We use cookies to allow us and selected partners to improve your experience and our advertising. By continuing to browse you consent to our use of cookies as per our policy which also explains how to change your preferences.

About three-quarters of UK funerals involve a cremation and although the ceremony might be short, you can make it as personal as you wish.

On this page we give you information about:

1. Forms required for a cremation
2. What happens at a cremation?
3. Disposal of the ashes

Forms required for a cremation

The funeral director can usually deal with the paperwork on your behalf. If you are organising it yourself, the crematorium will supply forms to apply for a cremation and to give you instructions about what happens to the ashes after the service. We explain which forms are required in Funeral paperwork.

Make sure you send the forms to the crematorium at least 24 hours before the service so that the cremation can be authorised.

What happens at a cremation?

There is most commonly a funeral service prior to cremation, and this can be held anywhere – at home, in a community centre, a church or in the crematorium prayer room.

On arrival at the crematorium, the mourners usually assemble outside and follow the coffin into the crematorium. Sometimes people prefer to enter the chapel and sit down before the coffin is brought in, or have the coffin brought in before the mourners arrive.

When the words of committal are spoken, the coffin passes out of sight, either sinking into a recess, passing through a door or being concealed by a curtain. It then goes to the committal room to await cremation.

Each coffin is loaded individually into a cremator after the name on the coffin plate has been checked by the crematorium staff. Once the committal has been made, it is illegal to remove the coffin or anything from it, other than the flowers.

When the cremation process is complete, after two or three hours, the ashes are removed. Any metals, such as hip implants, are separated out. The human remains are then ground to evenly textured ashes, which are put into a labelled container.

Staff ensure there is correct identification of the remains throughout the cremation process, because people are often anxious to know they have the right ashes.

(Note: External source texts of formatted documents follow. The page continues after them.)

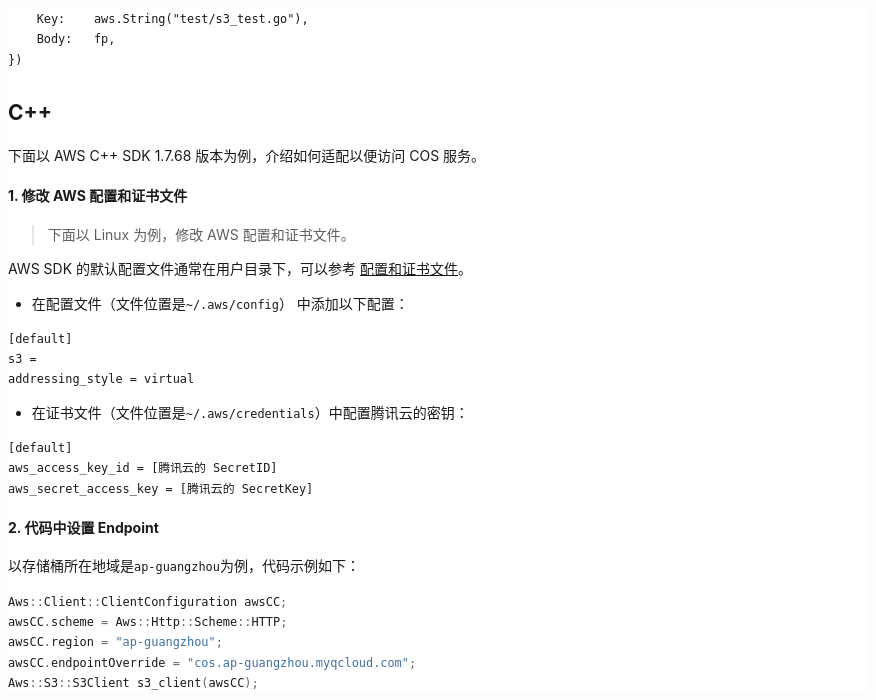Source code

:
 ```golang
	Key:    aws.String("test/s3_test.go"),
	Body:   fp,
})
```

## C++

下面以 AWS C++ SDK 1.7.68 版本为例，介绍如何适配以便访问 COS 服务。

#### 1. 修改 AWS 配置和证书文件

>下面以 Linux 为例，修改 AWS 配置和证书文件。

AWS SDK 的默认配置文件通常在用户目录下，可以参考 [配置和证书文件](https://docs.aws.amazon.com/en_us/cli/latest/userguide/cli-configure-files.html)。

- 在配置文件（文件位置是`~/.aws/config`） 中添加以下配置：
```
[default]  
s3 =  
addressing_style = virtual 
```
- 在证书文件（文件位置是`~/.aws/credentials`）中配置腾讯云的密钥：  
```
[default]  
aws_access_key_id = [腾讯云的 SecretID]  
aws_secret_access_key = [腾讯云的 SecretKey] 
```

#### 2. 代码中设置 Endpoint

以存储桶所在地域是`ap-guangzhou`为例，代码示例如下：

```cpp
Aws::Client::ClientConfiguration awsCC;
awsCC.scheme = Aws::Http::Scheme::HTTP;
awsCC.region = "ap-guangzhou";
awsCC.endpointOverride = "cos.ap-guangzhou.myqcloud.com"; 
Aws::S3::S3Client s3_client(awsCC);
```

How long will the service last?

Crematoria work to a strict appointments system, so services must be fairly short, unless a special booking is made for a longer period, which will cost extra.

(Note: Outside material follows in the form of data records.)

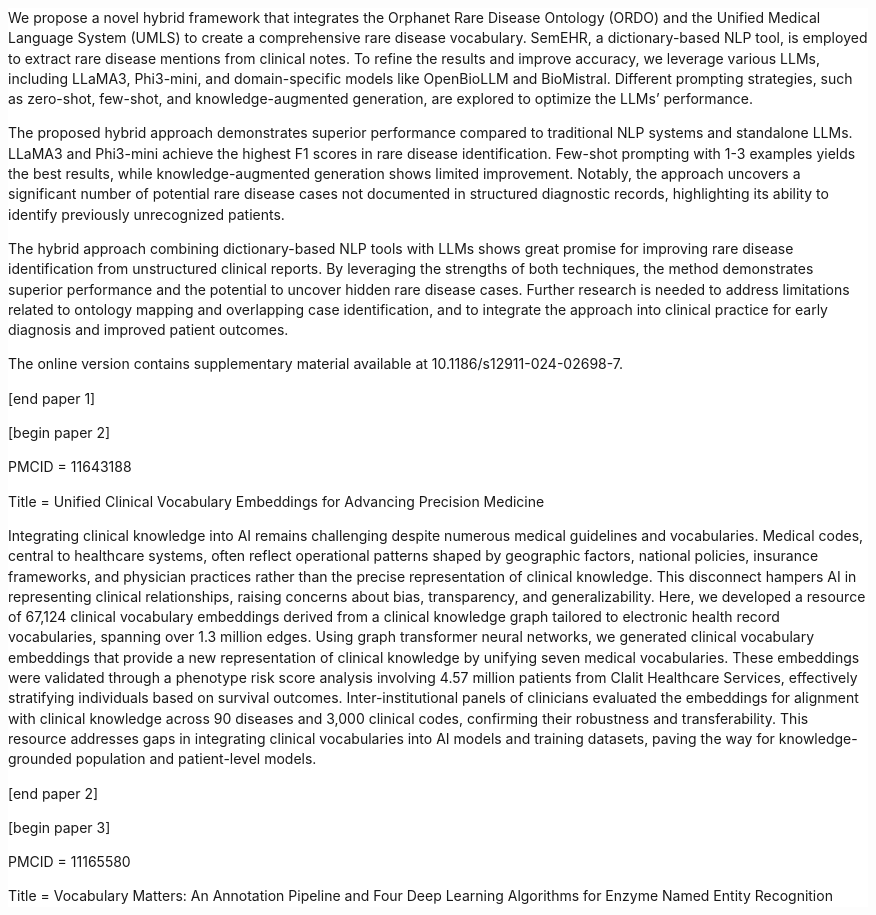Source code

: We propose a novel hybrid framework that integrates the Orphanet Rare Disease Ontology (ORDO) and the Unified Medical Language System (UMLS) to create a comprehensive rare disease vocabulary. SemEHR, a dictionary-based NLP tool, is employed to extract rare disease mentions from clinical notes. To refine the results and improve accuracy, we leverage various LLMs, including LLaMA3, Phi3-mini, and domain-specific models like OpenBioLLM and BioMistral. Different prompting strategies, such as zero-shot, few-shot, and knowledge-augmented generation, are explored to optimize the LLMs’ performance.

The proposed hybrid approach demonstrates superior performance compared to traditional NLP systems and standalone LLMs. LLaMA3 and Phi3-mini achieve the highest F1 scores in rare disease identification. Few-shot prompting with 1-3 examples yields the best results, while knowledge-augmented generation shows limited improvement. Notably, the approach uncovers a significant number of potential rare disease cases not documented in structured diagnostic records, highlighting its ability to identify previously unrecognized patients.

The hybrid approach combining dictionary-based NLP tools with LLMs shows great promise for improving rare disease identification from unstructured clinical reports. By leveraging the strengths of both techniques, the method demonstrates superior performance and the potential to uncover hidden rare disease cases. Further research is needed to address limitations related to ontology mapping and overlapping case identification, and to integrate the approach into clinical practice for early diagnosis and improved patient outcomes.

The online version contains supplementary material available at 10.1186/s12911-024-02698-7.

[end paper 1]

[begin paper 2]

PMCID = 11643188

Title = Unified Clinical Vocabulary Embeddings for Advancing Precision Medicine

Integrating clinical knowledge into AI remains challenging despite numerous medical guidelines and vocabularies. Medical codes, central to healthcare systems, often reflect operational patterns shaped by geographic factors, national policies, insurance frameworks, and physician practices rather than the precise representation of clinical knowledge. This disconnect hampers AI in representing clinical relationships, raising concerns about bias, transparency, and generalizability. Here, we developed a resource of 67,124 clinical vocabulary embeddings derived from a clinical knowledge graph tailored to electronic health record vocabularies, spanning over 1.3 million edges. Using graph transformer neural networks, we generated clinical vocabulary embeddings that provide a new representation of clinical knowledge by unifying seven medical vocabularies. These embeddings were validated through a phenotype risk score analysis involving 4.57 million patients from Clalit Healthcare Services, effectively stratifying individuals based on survival outcomes. Inter-institutional panels of clinicians evaluated the embeddings for alignment with clinical knowledge across 90 diseases and 3,000 clinical codes, confirming their robustness and transferability. This resource addresses gaps in integrating clinical vocabularies into AI models and training datasets, paving the way for knowledge-grounded population and patient-level models.

[end paper 2]

[begin paper 3]

PMCID = 11165580

Title = Vocabulary Matters: An Annotation Pipeline and Four Deep Learning Algorithms for Enzyme Named Entity Recognition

Most crematoria allow 30 minutes between ceremonies, some allow 45 minutes, and a few only 20 minutes. If you want more time, some people choose to have the committal first and then hold a longer, more celebratory event afterwards at another venue.

Pacemakers and other implants

You will be asked whether your relative or friend had a pacemaker or any other medical implants. Some of these items have to be deactivated or removed before cremation as they can cause damage. This can be done by the hospital or the funeral director, and there may be a charge.

Music at the crematorium

Music is often part of the service, from having something playing as people come in, to during the eulogy and to mark the departure of the coffin. An organ is usually available – you will need to pay for an organist - or music can be played over a sound system or performed live, allowing a more personal choice.

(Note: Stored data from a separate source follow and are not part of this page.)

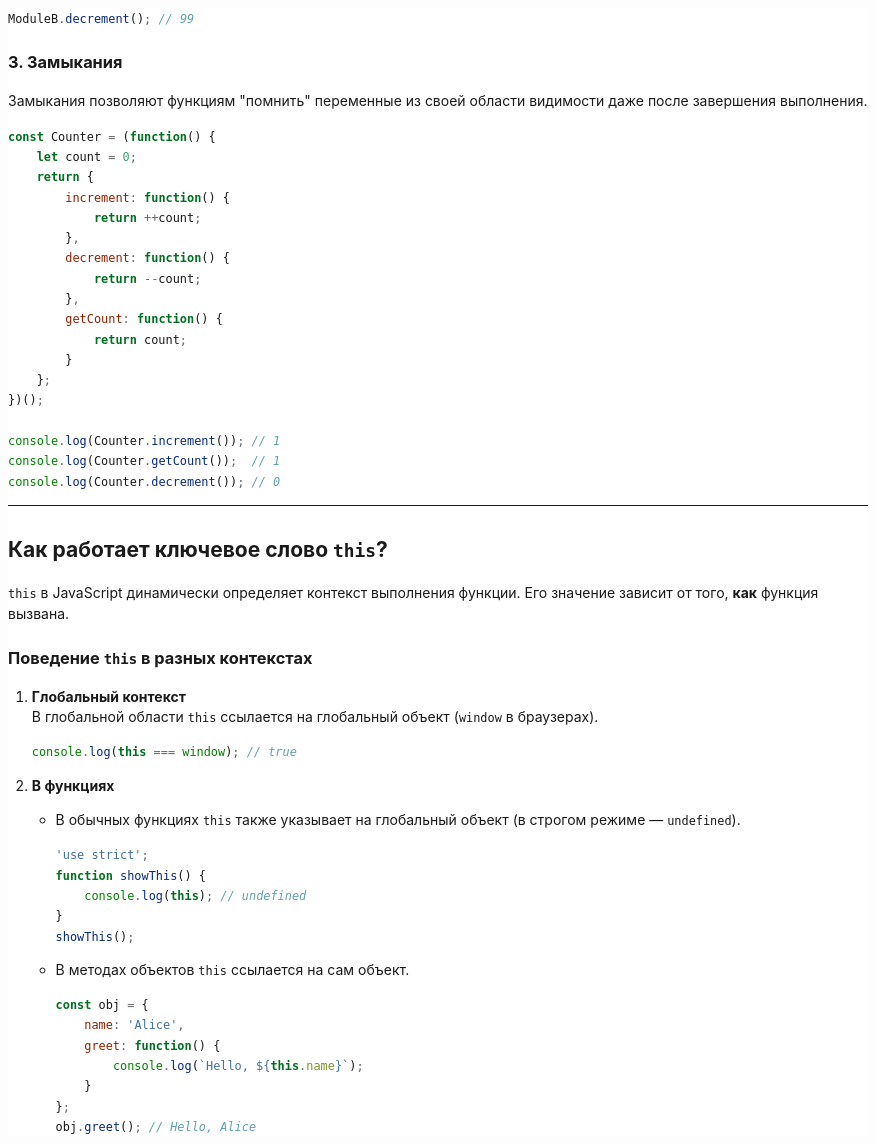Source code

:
 ```javascript
ModuleB.decrement(); // 99
```

### 3. Замыкания

Замыкания позволяют функциям "помнить" переменные из своей области видимости даже после завершения выполнения.

```javascript
const Counter = (function() {
    let count = 0;
    return {
        increment: function() {
            return ++count;
        },
        decrement: function() {
            return --count;
        },
        getCount: function() {
            return count;
        }
    };
})();

console.log(Counter.increment()); // 1
console.log(Counter.getCount());  // 1
console.log(Counter.decrement()); // 0
```

---

## Как работает ключевое слово `this`?

`this` в JavaScript динамически определяет контекст выполнения функции. Его значение зависит от того, **как** функция вызвана.

### Поведение `this` в разных контекстах

1. **Глобальный контекст**  
   В глобальной области `this` ссылается на глобальный объект (`window` в браузерах).
   ```javascript
   console.log(this === window); // true
   ```

2. **В функциях**
    - В обычных функциях `this` также указывает на глобальный объект (в строгом режиме — `undefined`).
      ```javascript
      'use strict';
      function showThis() {
          console.log(this); // undefined
      }
      showThis();
      ```
    - В методах объектов `this` ссылается на сам объект.
      ```javascript
      const obj = {
          name: 'Alice',
          greet: function() {
              console.log(`Hello, ${this.name}`);
          }
      };
      obj.greet(); // Hello, Alice
      ```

If you bring CDs or a music player, make sure they are clearly labelled and specify which tracks are to be played and when.

Disposal of the ashes

Ashes are normally given to the funeral director. If you are collecting them yourself, they are usually ready on the day following the funeral, although they may be obtained on the same day if the funeral is taking place before midday. A Certificate of Cremation will be provided with the ashes.  

Scattering the ashes at the crematorium

The crematorium grounds are usually known as a garden of remembrance. Such ground is not usually consecrated, and the place where ashes are scattered is not normally marked. Some crematoria scatter the ashes around on the surface of the grass or earth; others bury them under the turf.  

Disposal of the ashes elsewhere

Ashes can be buried in a casket in a graveyard or green burial grounds (see Planning a burial). However, there is no law about what happens to cremated remains and they can be scattered anywhere, provided this is done respectfully and with the consent of the owners of private grounds.

The funeral director can arrange to scatter the ashes for clients in a chosen location, but many people choose to scatter the ashes at a location that was special to the deceased.

If you dispose of the ashes yourself:

  • Make sure you have the landowner’s permission.
  • Bear in mind that many people are surprised at the volume of ashes when they scatter them.
  • Remember to check the wind direction and that people stand upwind.

Scattering the ashes at sea or in the sky

There are companies who deliver and scatter ashes almost anywhere in (or beyond) the world – including via fireworks or rockets – but be aware that not all courier companies will agree to transport cremated remains.

You can ask the Royal National Lifeboat Institution to help scatter ashes at sea. This is at the discretion of the coxswain of the local crew, and a donation to the RNLI would be expected.

What if we don’t collect the ashes?

Some crematoria will keep ashes for up to one month before making a charge to store them. Before this happens the crematorium must give 14 days’ notice by writing to the person on the documentation at the time of cremation. If there has been no prior instruction, the ashes are strewn in the garden of remembrance.